Das Problem liegt nicht an deinem Code, vielmehr am Browser!
Für ein geöffnetes Firefox Fenster inkl all seiner Tabs gibt es nur 1 Session, dh wenn du eine neue Tab aufmachst hast du keine neue Session sondern benutzt nach wie vor die Session des Fensters.


----------



## Atze (16. Apr 2008)

das ganze zieht sich über alle fenster des firefox, sogar über die downloadfenster. solange der firefox nicht komplett geschlossen ist, ist es die gleiche session


----------



## y0dA (16. Apr 2008)

Atze hat gesagt.:
			
		

> das ganze zieht sich über alle fenster des firefox, sogar über die downloadfenster. solange der firefox nicht komplett geschlossen ist, ist es die gleiche session



jo so meinte ich das auch - ist besonders spannend das einem kunden mitzuteilen, der es gewohnt ist in einer applikation mehrmals, mit verschiedenen benutzern, eingeloggt zu sein..


----------



## Guest (16. Apr 2008)

hi,

danke für eure schnelle antwort.
mmmm! ist aber gar nicht befriedigend. wie kann ich das den sonst sauber lösen? hat vielleicht jemand in der hnisicht noch ne idee?

grüße und danke


----------



## Atze (16. Apr 2008)

@y0dA:

kann der kunde ja, einmal mit dem explorer, einmal mit dem firefox, einmal mit opera ... 

@ gast:
ja, du hast die anwendung sicher in nem server laufen, oder? lass mich mal raten, in nem tomcat? dem tomcat kannst du aber sagen, wie lange er eine session aufrecht erhalten soll, bzw kannst mit bestimmten konfigurationen selbst die benutzer verwalten

informier dich mal über "Security Realms"


----------



## maki (16. Apr 2008)

Die Session wird nicht zwischen UNtersachiedlichen Instanzen des FF/IE geteilt.

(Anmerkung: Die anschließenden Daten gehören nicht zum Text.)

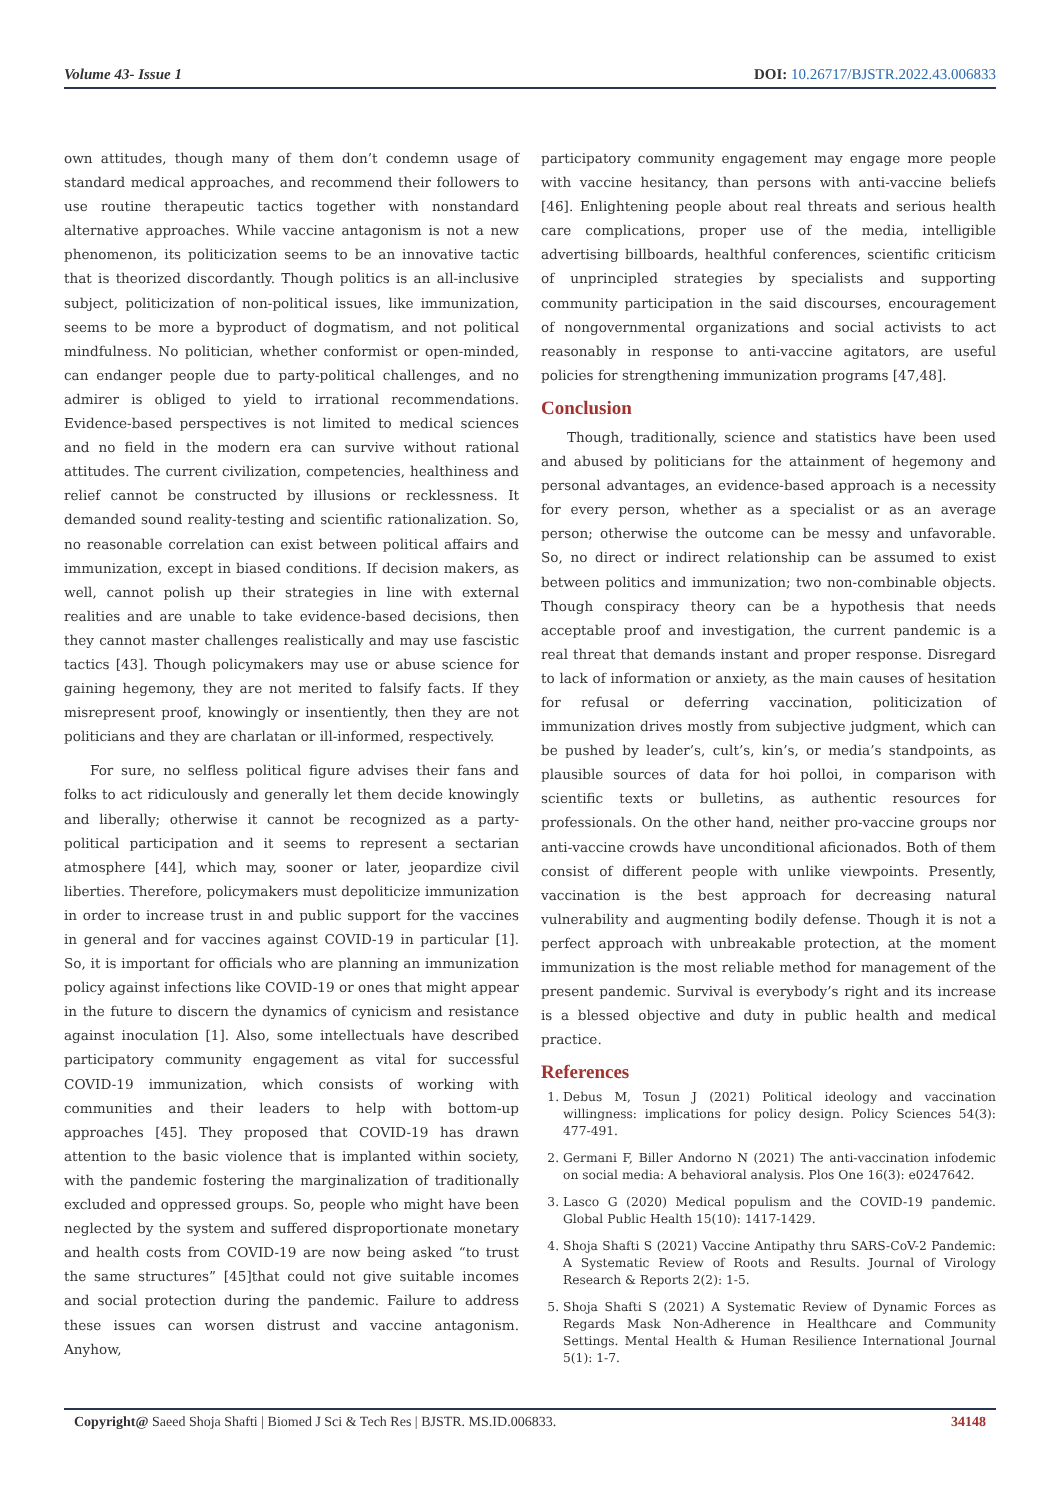Volume 43- Issue 1 DOI: 10.26717/BJSTR.2022.43.006833
own attitudes, though many of them don’t condemn usage of standard medical approaches, and recommend their followers to use routine therapeutic tactics together with nonstandard alternative approaches. While vaccine antagonism is not a new phenomenon, its politicization seems to be an innovative tactic that is theorized discordantly. Though politics is an all-inclusive subject, politicization of non-political issues, like immunization, seems to be more a byproduct of dogmatism, and not political mindfulness. No politician, whether conformist or open-minded, can endanger people due to party-political challenges, and no admirer is obliged to yield to irrational recommendations. Evidence-based perspectives is not limited to medical sciences and no field in the modern era can survive without rational attitudes. The current civilization, competencies, healthiness and relief cannot be constructed by illusions or recklessness. It demanded sound reality-testing and scientific rationalization. So, no reasonable correlation can exist between political affairs and immunization, except in biased conditions. If decision makers, as well, cannot polish up their strategies in line with external realities and are unable to take evidence-based decisions, then they cannot master challenges realistically and may use fascistic tactics [43]. Though policymakers may use or abuse science for gaining hegemony, they are not merited to falsify facts. If they misrepresent proof, knowingly or insentiently, then they are not politicians and they are charlatan or ill-informed, respectively.
For sure, no selfless political figure advises their fans and folks to act ridiculously and generally let them decide knowingly and liberally; otherwise it cannot be recognized as a party-political participation and it seems to represent a sectarian atmosphere [44], which may, sooner or later, jeopardize civil liberties. Therefore, policymakers must depoliticize immunization in order to increase trust in and public support for the vaccines in general and for vaccines against COVID-19 in particular [1]. So, it is important for officials who are planning an immunization policy against infections like COVID-19 or ones that might appear in the future to discern the dynamics of cynicism and resistance against inoculation [1]. Also, some intellectuals have described participatory community engagement as vital for successful COVID-19 immunization, which consists of working with communities and their leaders to help with bottom-up approaches [45]. They proposed that COVID-19 has drawn attention to the basic violence that is implanted within society, with the pandemic fostering the marginalization of traditionally excluded and oppressed groups. So, people who might have been neglected by the system and suffered disproportionate monetary and health costs from COVID-19 are now being asked “to trust the same structures” [45]that could not give suitable incomes and social protection during the pandemic. Failure to address these issues can worsen distrust and vaccine antagonism. Anyhow,
participatory community engagement may engage more people with vaccine hesitancy, than persons with anti-vaccine beliefs [46]. Enlightening people about real threats and serious health care complications, proper use of the media, intelligible advertising billboards, healthful conferences, scientific criticism of unprincipled strategies by specialists and supporting community participation in the said discourses, encouragement of nongovernmental organizations and social activists to act reasonably in response to anti-vaccine agitators, are useful policies for strengthening immunization programs [47,48].
Conclusion
Though, traditionally, science and statistics have been used and abused by politicians for the attainment of hegemony and personal advantages, an evidence-based approach is a necessity for every person, whether as a specialist or as an average person; otherwise the outcome can be messy and unfavorable. So, no direct or indirect relationship can be assumed to exist between politics and immunization; two non-combinable objects. Though conspiracy theory can be a hypothesis that needs acceptable proof and investigation, the current pandemic is a real threat that demands instant and proper response. Disregard to lack of information or anxiety, as the main causes of hesitation for refusal or deferring vaccination, politicization of immunization drives mostly from subjective judgment, which can be pushed by leader’s, cult’s, kin’s, or media’s standpoints, as plausible sources of data for hoi polloi, in comparison with scientific texts or bulletins, as authentic resources for professionals. On the other hand, neither pro-vaccine groups nor anti-vaccine crowds have unconditional aficionados. Both of them consist of different people with unlike viewpoints. Presently, vaccination is the best approach for decreasing natural vulnerability and augmenting bodily defense. Though it is not a perfect approach with unbreakable protection, at the moment immunization is the most reliable method for management of the present pandemic. Survival is everybody’s right and its increase is a blessed objective and duty in public health and medical practice.
References
1. Debus M, Tosun J (2021) Political ideology and vaccination willingness: implications for policy design. Policy Sciences 54(3): 477-491.
2. Germani F, Biller Andorno N (2021) The anti-vaccination infodemic on social media: A behavioral analysis. Plos One 16(3): e0247642.
3. Lasco G (2020) Medical populism and the COVID-19 pandemic. Global Public Health 15(10): 1417-1429.
4. Shoja Shafti S (2021) Vaccine Antipathy thru SARS-CoV-2 Pandemic: A Systematic Review of Roots and Results. Journal of Virology Research & Reports 2(2): 1-5.
5. Shoja Shafti S (2021) A Systematic Review of Dynamic Forces as Regards Mask Non-Adherence in Healthcare and Community Settings. Mental Health & Human Resilience International Journal 5(1): 1-7.
Copyright@ Saeed Shoja Shafti | Biomed J Sci & Tech Res | BJSTR. MS.ID.006833. 34148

Nur bei: Neuer Tab(CTRL+T, Neues Fenster (CTRL+N)

Öffnet man einen neuen Browser "richtig", bleibt die Session da wo sie hingehört.


----------



## Guest (16. Apr 2008)

hi,

@Atze: sehr gute idee mit den verschiedenen browsern 

aber das bringt mich auf folgende idee:

spontan werde ich es evt. so machen.

ich lese die sessionid aus und speichere die bei erfolgreicher anmeldung in dem sessionbean. wenn dann ein weiteres fenster geöffnet wird und die sessionid schon vergeben ist (was bei tags ja der fall ist), dann verweigere ich den zugriff, vielleicht mit einen redirect (weiß einer wie das geht?). sollte  eigentlich so gehen 

wenn ich zwei verschiedene browser auf habe werde ich dann das problem nicht haben, weil jeder browser seine eigene session und damit auch sessionid hat.

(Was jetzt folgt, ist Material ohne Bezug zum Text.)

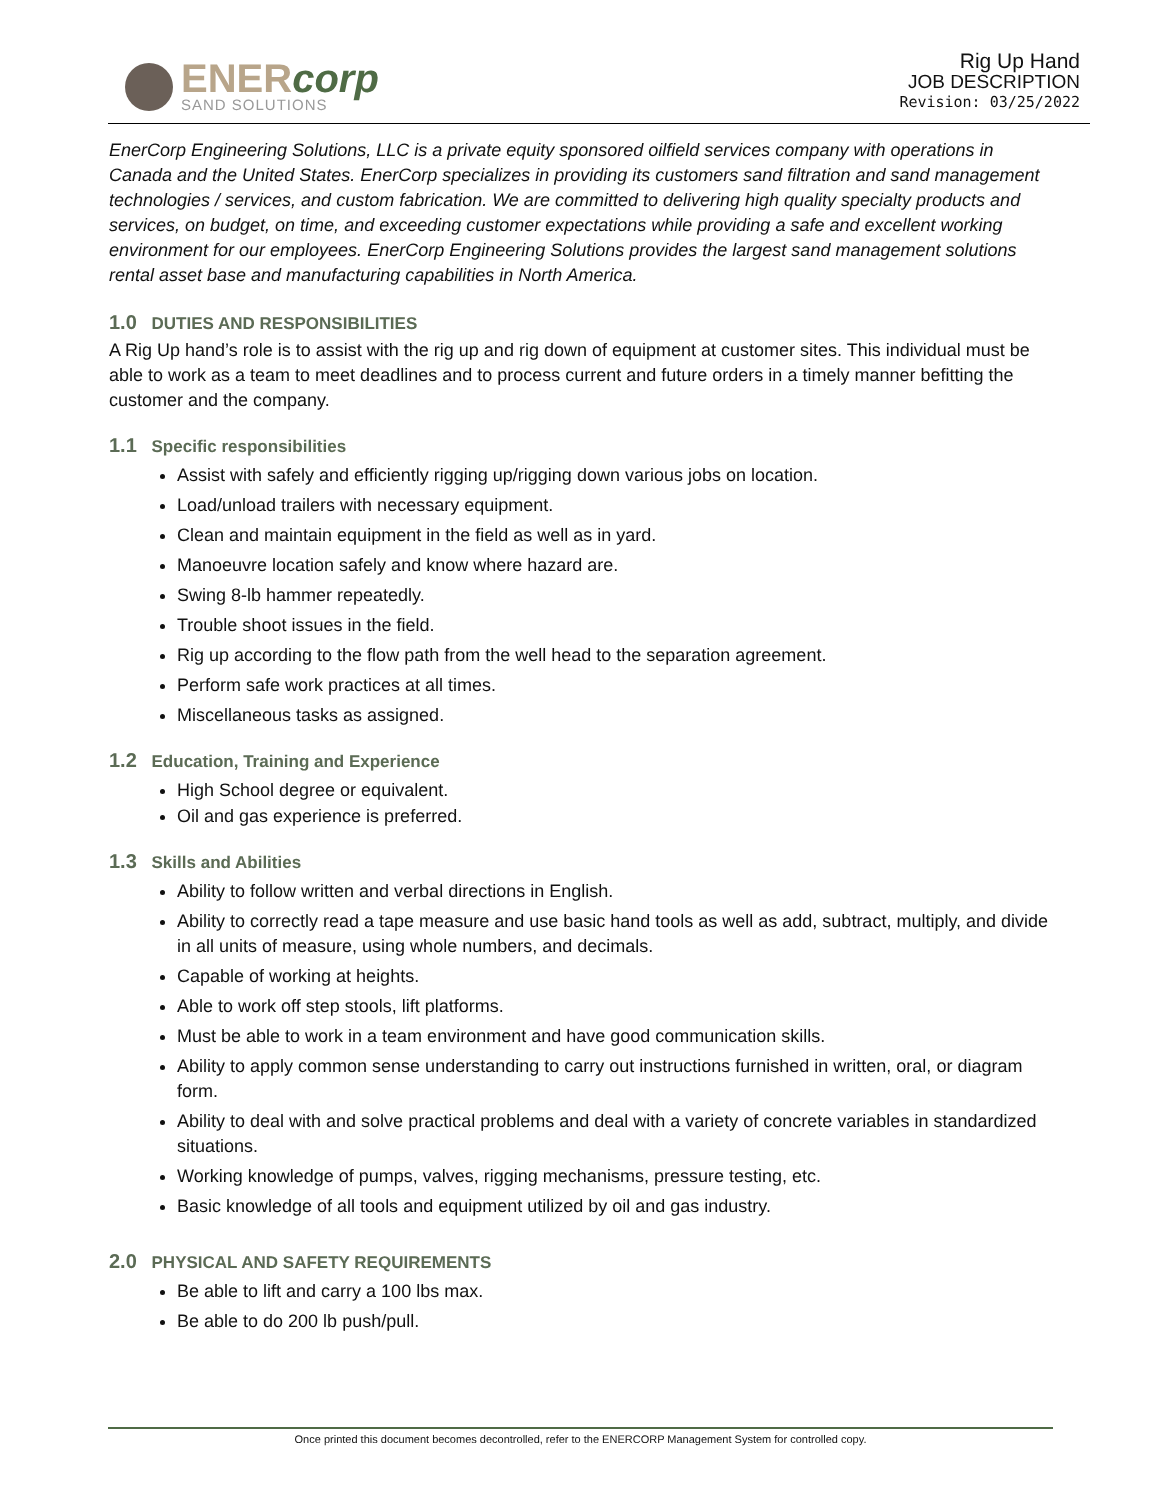ENERcorp
SAND SOLUTIONS
Rig Up Hand
JOB DESCRIPTION
Revision: 03/25/2022
EnerCorp Engineering Solutions, LLC is a private equity sponsored oilfield services company with operations in Canada and the United States. EnerCorp specializes in providing its customers sand filtration and sand management technologies / services, and custom fabrication. We are committed to delivering high quality specialty products and services, on budget, on time, and exceeding customer expectations while providing a safe and excellent working environment for our employees. EnerCorp Engineering Solutions provides the largest sand management solutions rental asset base and manufacturing capabilities in North America.
1.0 DUTIES AND RESPONSIBILITIES
A Rig Up hand’s role is to assist with the rig up and rig down of equipment at customer sites. This individual must be able to work as a team to meet deadlines and to process current and future orders in a timely manner befitting the customer and the company.
1.1 Specific responsibilities
Assist with safely and efficiently rigging up/rigging down various jobs on location.
Load/unload trailers with necessary equipment.
Clean and maintain equipment in the field as well as in yard.
Manoeuvre location safely and know where hazard are.
Swing 8-lb hammer repeatedly.
Trouble shoot issues in the field.
Rig up according to the flow path from the well head to the separation agreement.
Perform safe work practices at all times.
Miscellaneous tasks as assigned.
1.2 Education, Training and Experience
High School degree or equivalent.
Oil and gas experience is preferred.
1.3 Skills and Abilities
Ability to follow written and verbal directions in English.
Ability to correctly read a tape measure and use basic hand tools as well as add, subtract, multiply, and divide in all units of measure, using whole numbers, and decimals.
Capable of working at heights.
Able to work off step stools, lift platforms.
Must be able to work in a team environment and have good communication skills.
Ability to apply common sense understanding to carry out instructions furnished in written, oral, or diagram form.
Ability to deal with and solve practical problems and deal with a variety of concrete variables in standardized situations.
Working knowledge of pumps, valves, rigging mechanisms, pressure testing, etc.
Basic knowledge of all tools and equipment utilized by oil and gas industry.
2.0 PHYSICAL AND SAFETY REQUIREMENTS
Be able to lift and carry a 100 lbs max.
Be able to do 200 lb push/pull.
Once printed this document becomes decontrolled, refer to the ENERCORP Management System for controlled copy.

was halltet ihr von der spontanen idee?

grüße


----------



## maki (16. Apr 2008)

> ch lese die sessionid aus und speichere die bei erfolgreicher anmeldung in dem sessionbean. wenn dann ein weiteres fenster geöffnet wird und die sessionid schon vergeben ist (was bei tags ja der fall ist), dann verweigere ich den zugriff, vielleicht mit einen redirect (weiß einer wie das geht?). sollte eigentlich so gehen icon_smile.gif


Einen Servlet Filter schreiben ist der übliche Weg, deine Lösung würde wenn überhaupt nur mit JS umzusetzen sein.


----------



## Guest (16. Apr 2008)

hallo,

ich hab zu dem sessionbean nochmal ne frage.
dieses sessionbean was ich bei netbeans automatisch erhalte, hat ja eigentlich nicht wirklich was zu tun mit der eigentlichen session des browsers, oder? also der HttpSession klasse?
vielmehr wird dieses sessionbean von der HttpSession klasse initalisiert, oder? verstehe ich das richtig. 
das sessionbean enthält ja außer den callback methoden init(), activat(), passivate(), destroy() keine properties für die jsessionid.
die eigentliche session wird ja beim aufrufen der url erstellt, also mit jsessionid usw. und das sessionbean wird erst initalisiert, wenn dort daten in angelegten properties gespeichert werden.

vielleicht kann jemand noch kurz dazu stellung nehmen. damit ich weiß ob ich es richtig verstanden haben.

grüße und vielen dank. 

schönen feierabend an alle, die das lesen, und natürlich auch allen andern


----------